* _TASK OBJECTIVE_
When the line containing "index pip: (730, 445)" appears in the data below, begin copying there and stop only after the line containing "pinky tip: (680, 480)".

* _EXTRACTED MATERIAL_
· · ·

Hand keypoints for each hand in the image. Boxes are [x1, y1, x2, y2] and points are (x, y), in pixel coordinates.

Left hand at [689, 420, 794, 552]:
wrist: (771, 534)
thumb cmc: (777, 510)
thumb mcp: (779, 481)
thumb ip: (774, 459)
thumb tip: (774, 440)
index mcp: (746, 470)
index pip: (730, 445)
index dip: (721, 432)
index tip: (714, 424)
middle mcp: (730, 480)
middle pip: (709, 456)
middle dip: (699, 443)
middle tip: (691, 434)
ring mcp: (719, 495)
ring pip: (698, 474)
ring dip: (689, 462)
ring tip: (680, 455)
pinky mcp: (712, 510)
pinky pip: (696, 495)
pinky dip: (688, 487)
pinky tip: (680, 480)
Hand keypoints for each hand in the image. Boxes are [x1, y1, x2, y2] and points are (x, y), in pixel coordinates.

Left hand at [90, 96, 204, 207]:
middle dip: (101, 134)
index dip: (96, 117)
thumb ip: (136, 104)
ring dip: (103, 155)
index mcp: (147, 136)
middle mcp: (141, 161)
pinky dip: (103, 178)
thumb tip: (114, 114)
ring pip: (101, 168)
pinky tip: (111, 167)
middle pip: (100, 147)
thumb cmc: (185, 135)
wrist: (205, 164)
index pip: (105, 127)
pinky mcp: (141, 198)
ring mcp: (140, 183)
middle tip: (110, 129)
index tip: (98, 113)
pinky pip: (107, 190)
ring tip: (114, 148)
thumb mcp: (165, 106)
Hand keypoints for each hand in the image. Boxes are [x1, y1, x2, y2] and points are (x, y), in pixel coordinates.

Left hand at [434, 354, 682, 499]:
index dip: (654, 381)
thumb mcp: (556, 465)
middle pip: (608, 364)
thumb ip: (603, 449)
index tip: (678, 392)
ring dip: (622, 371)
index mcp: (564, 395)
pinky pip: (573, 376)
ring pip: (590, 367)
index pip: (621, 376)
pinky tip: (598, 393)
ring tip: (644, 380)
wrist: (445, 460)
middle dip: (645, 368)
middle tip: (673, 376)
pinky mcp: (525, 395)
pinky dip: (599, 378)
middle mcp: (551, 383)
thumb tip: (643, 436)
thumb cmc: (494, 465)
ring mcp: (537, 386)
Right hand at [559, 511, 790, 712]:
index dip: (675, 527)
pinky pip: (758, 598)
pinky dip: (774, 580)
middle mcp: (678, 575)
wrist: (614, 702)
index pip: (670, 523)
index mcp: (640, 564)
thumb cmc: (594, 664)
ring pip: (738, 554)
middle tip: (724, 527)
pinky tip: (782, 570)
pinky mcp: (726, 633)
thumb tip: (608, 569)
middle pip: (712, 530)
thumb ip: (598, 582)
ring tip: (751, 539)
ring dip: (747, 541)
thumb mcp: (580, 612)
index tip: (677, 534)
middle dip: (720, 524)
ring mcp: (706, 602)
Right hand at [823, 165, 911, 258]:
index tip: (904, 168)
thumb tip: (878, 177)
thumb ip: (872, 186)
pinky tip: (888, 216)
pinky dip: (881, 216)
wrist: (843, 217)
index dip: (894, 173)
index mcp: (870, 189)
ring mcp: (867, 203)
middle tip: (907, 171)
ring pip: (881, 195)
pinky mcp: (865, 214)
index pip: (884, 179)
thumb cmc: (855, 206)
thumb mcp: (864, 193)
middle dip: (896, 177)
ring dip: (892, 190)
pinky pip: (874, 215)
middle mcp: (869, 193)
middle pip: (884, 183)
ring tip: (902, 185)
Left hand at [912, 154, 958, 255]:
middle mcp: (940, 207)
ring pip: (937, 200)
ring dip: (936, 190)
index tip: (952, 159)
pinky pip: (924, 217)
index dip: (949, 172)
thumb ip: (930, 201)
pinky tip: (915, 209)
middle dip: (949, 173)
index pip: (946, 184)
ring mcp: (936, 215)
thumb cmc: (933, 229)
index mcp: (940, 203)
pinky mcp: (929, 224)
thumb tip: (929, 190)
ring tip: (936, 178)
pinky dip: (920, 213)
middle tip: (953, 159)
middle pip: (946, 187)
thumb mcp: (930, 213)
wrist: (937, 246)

· · ·

* _TASK ANSWER_
index pip: (730, 445)
index dip: (721, 432)
index tip: (714, 424)
middle mcp: (730, 480)
middle pip: (709, 456)
middle dip: (699, 443)
middle tip: (691, 434)
ring mcp: (719, 495)
ring pip: (698, 474)
ring dip: (689, 462)
ring tip: (680, 455)
pinky mcp: (712, 510)
pinky pip: (696, 495)
pinky dip: (688, 487)
pinky tip: (680, 480)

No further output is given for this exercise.